## WORK TO BE COMPLETED
Please repeat the items below word for word, starting with the line that contains "Which series has the widest spread of values?" and going on through the end of the items. Leave the pictures out.

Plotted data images
»»

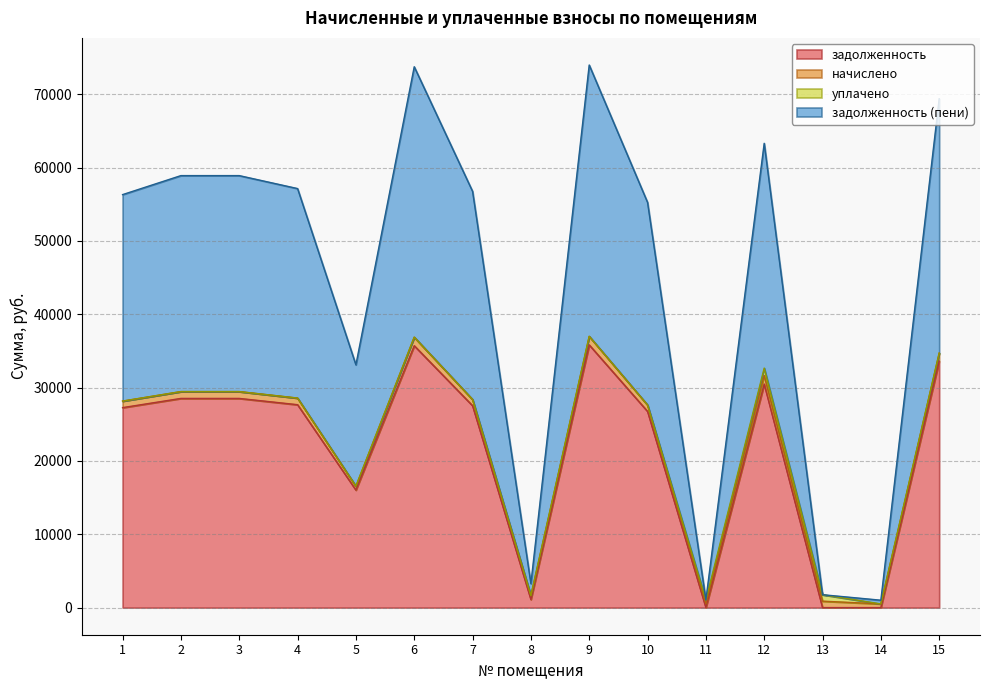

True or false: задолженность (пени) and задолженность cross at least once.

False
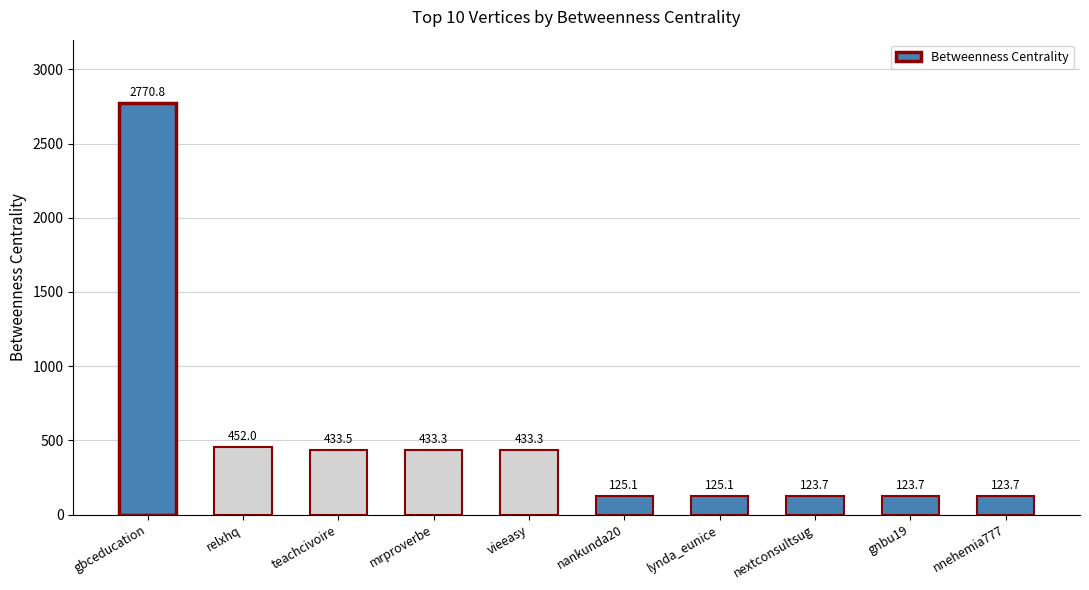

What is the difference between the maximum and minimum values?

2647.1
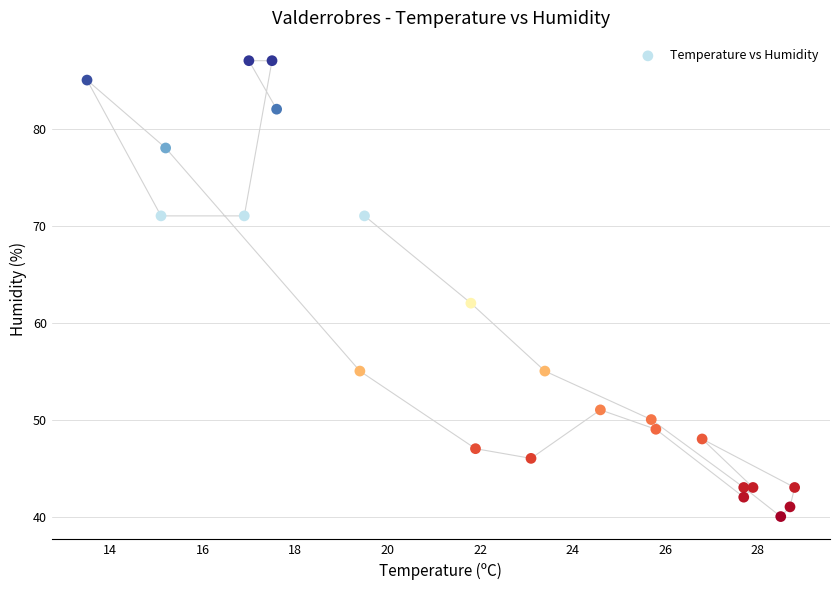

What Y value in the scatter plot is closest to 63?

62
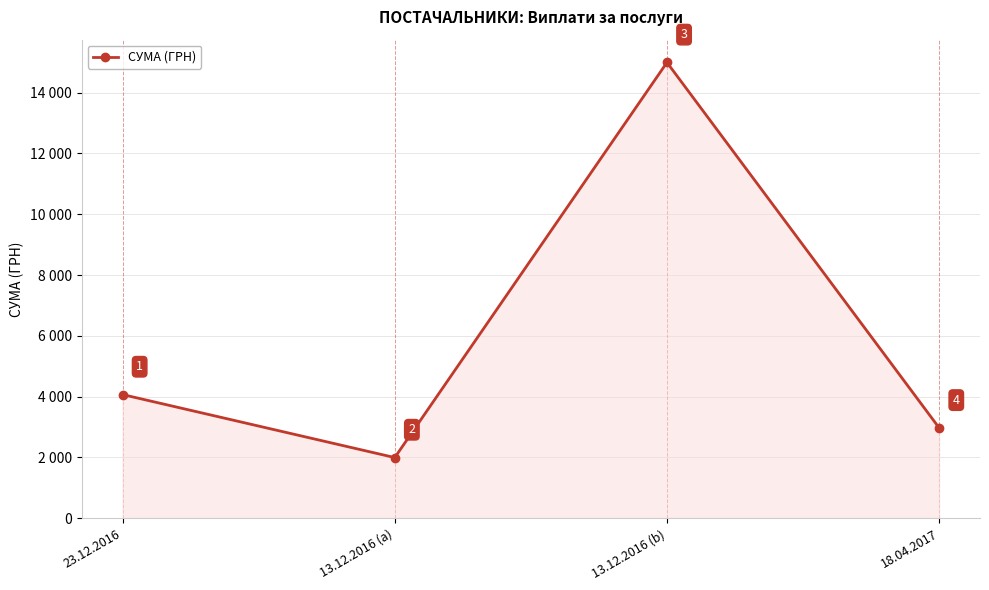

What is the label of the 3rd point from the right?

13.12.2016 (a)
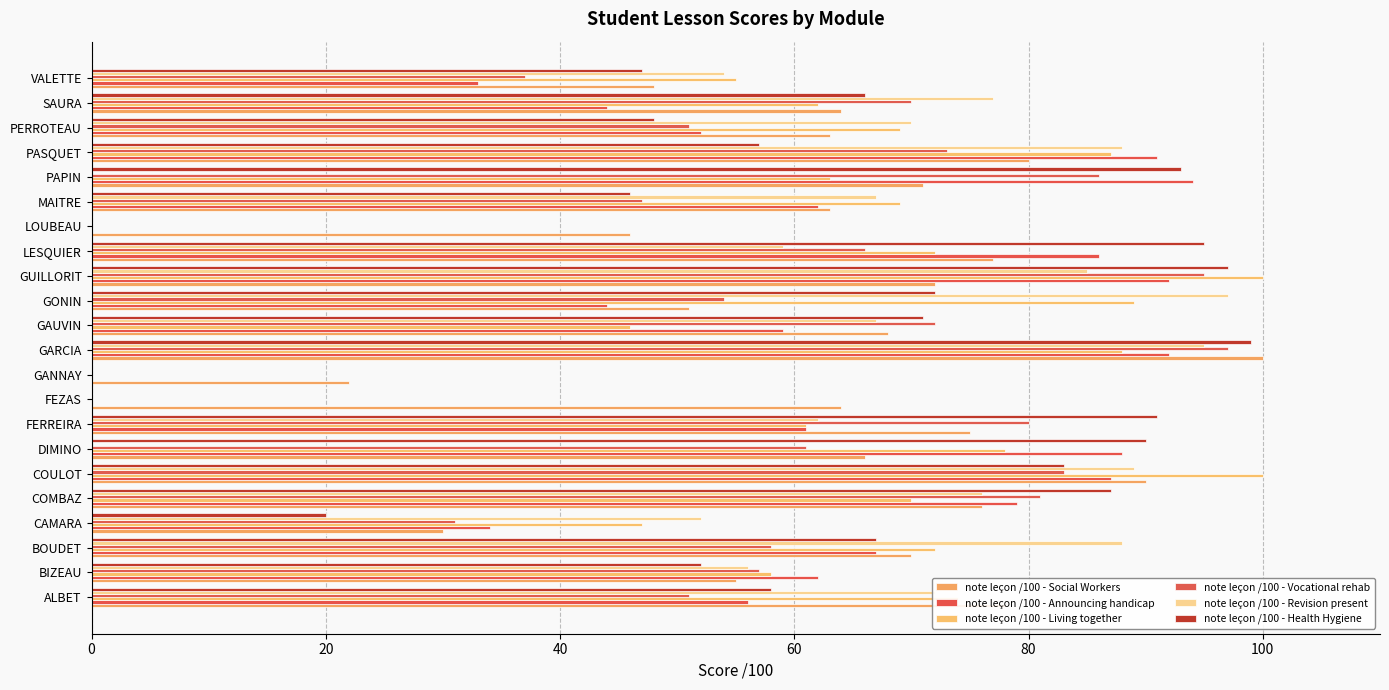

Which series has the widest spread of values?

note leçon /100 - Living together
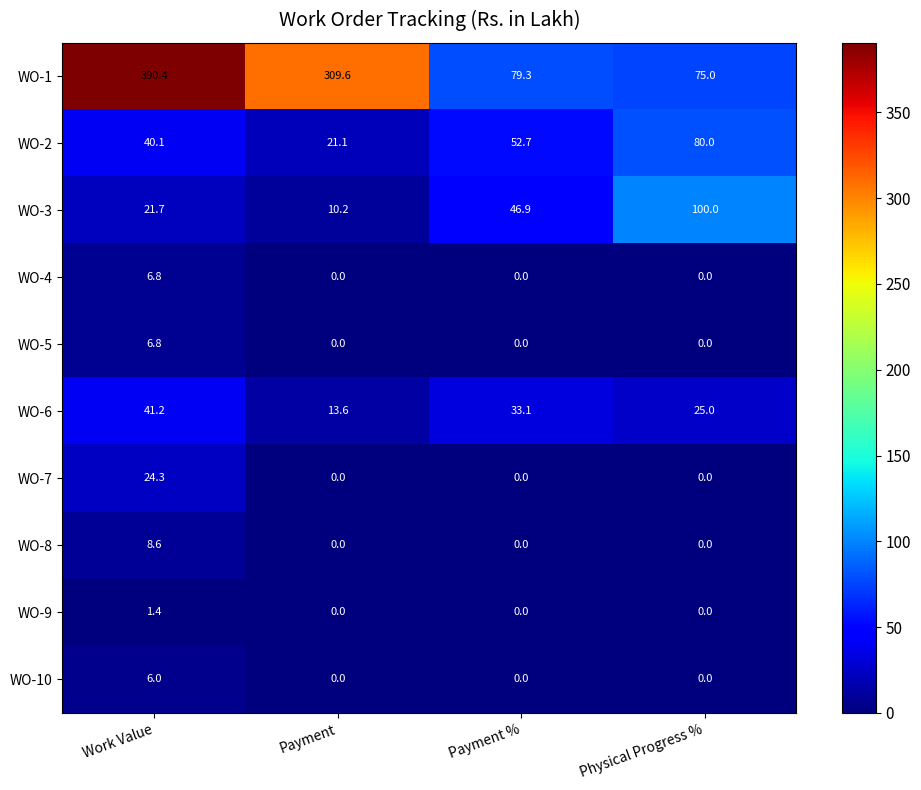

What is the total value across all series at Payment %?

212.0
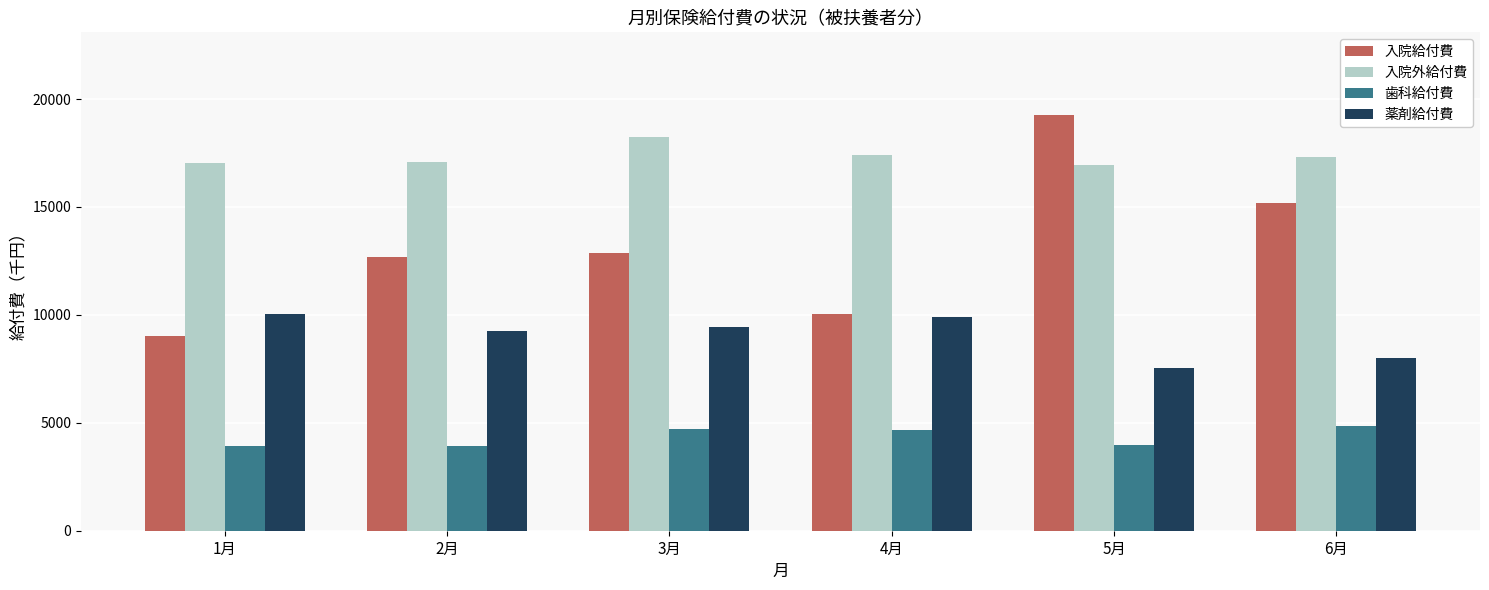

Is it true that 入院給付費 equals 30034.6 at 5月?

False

««

## ANSWER
Which series has the widest spread of values?

note leçon /100 - Living together

What is the total value across all series at Payment %?

212.0

Is it true that 入院給付費 equals 30034.6 at 5月?

False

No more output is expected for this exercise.